Each x ^ x >>> n copies high bits into lower positions, creating dependencies between bit groups. The subsequent multiply amplifies those dependencies across the full word. Flip a single input bit, and roughly half the output bits flip with it. This property is called avalanche, and it is the core reason the output looks random.

The constants 0x21f0aaad and 0x735a2d97 were discovered computationally. Wellons’ hash-prospector found them through hill climbing and genetic algorithms, optimizing for the lowest possible avalanche bias. These constants achieve a bias of $\approx 0.1076$ , slightly beating the original MurmurHash3 fmix32 finalizer (0x85ebca6b / 0xc2b2ae35). The shift widths 16, 15, and 15 were co-optimized alongside the multipliers.

Why it is a bijection

The mixer is a composition of bijections on 32-bit integers. XOR-right-shift by $n$ bits is invertible because the top $n$ bits remain unchanged and can reconstruct the rest, one group at a time. Multiplication by any odd number $\bmod 2^{32}$ is also invertible, since odd numbers are coprime to $2^{32}$ (they have a multiplicative inverse in the ring $\mathbb{Z}/2^{32}\mathbb{Z}$ ). Both 0x21f0aaad and 0x735a2d97 are odd. The consequence: every input maps to a unique output.
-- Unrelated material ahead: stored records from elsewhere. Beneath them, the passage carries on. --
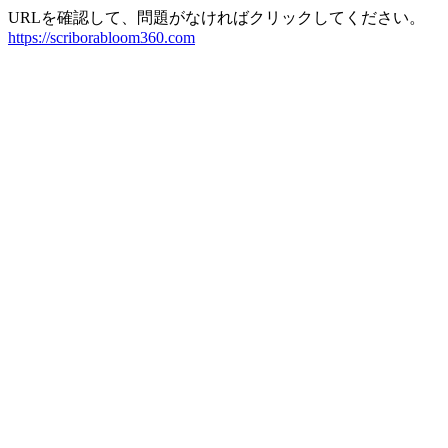
URLを確認して、問題がなければクリックしてください。
https://scriborabloom360.com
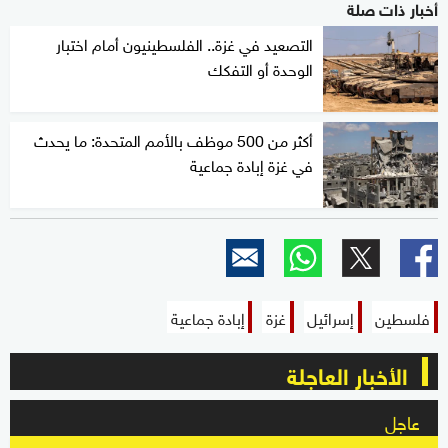
أخبار ذات صلة
التصعيد في غزة.. الفلسطينيون أمام اختبار
الوحدة أو التفكك
أكثر من 500 موظف بالأمم المتحدة: ما يحدث
في غزة إبادة جماعية
فلسطين
إسرائيل
غزة
إبادة جماعية
الأخبار العاجلة
عاجل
No collisions, no wasted states.

When to use it, when not to

	`splitmix32`	`Math.random()`	`crypto.getRandomValues()`
Seedable	Yes	No	No
Reproducible	Yes, same seed = same sequence	No	No
Period	$2^{32}$ (~4.3 billion)	Implementation-dependent	N/A
State size	32 bits	Implementation-dependent	128+ bits
Speed	~1 ns/call	~1 ns/call	~50-200 ns/call
Cryptographic	No	No	Yes
Dependencies	Zero	Built-in	Built-in

Use splitmix32 when you need a deterministic sequence and security is not a concern: simulations that must be reproducible across runs, procedural generation where the same seed should always produce the same world, property-based tests that need a replayable source of randomness, or seeding other, larger PRNGs. The 64-bit SplitMix is the default seeder for Java’s SplittableRandom and for the xoshiro/xoroshiro generators.

Do not use it for anything security-sensitive. With only 32 bits of state, an attacker who observes a single output can brute-force the seed in under a second on modern hardware. Use crypto.getRandomValues() instead. If your application needs trillions of draws, the $2^{32}$ period is also too short; consider a 64-bit generator like xoshiro256** instead.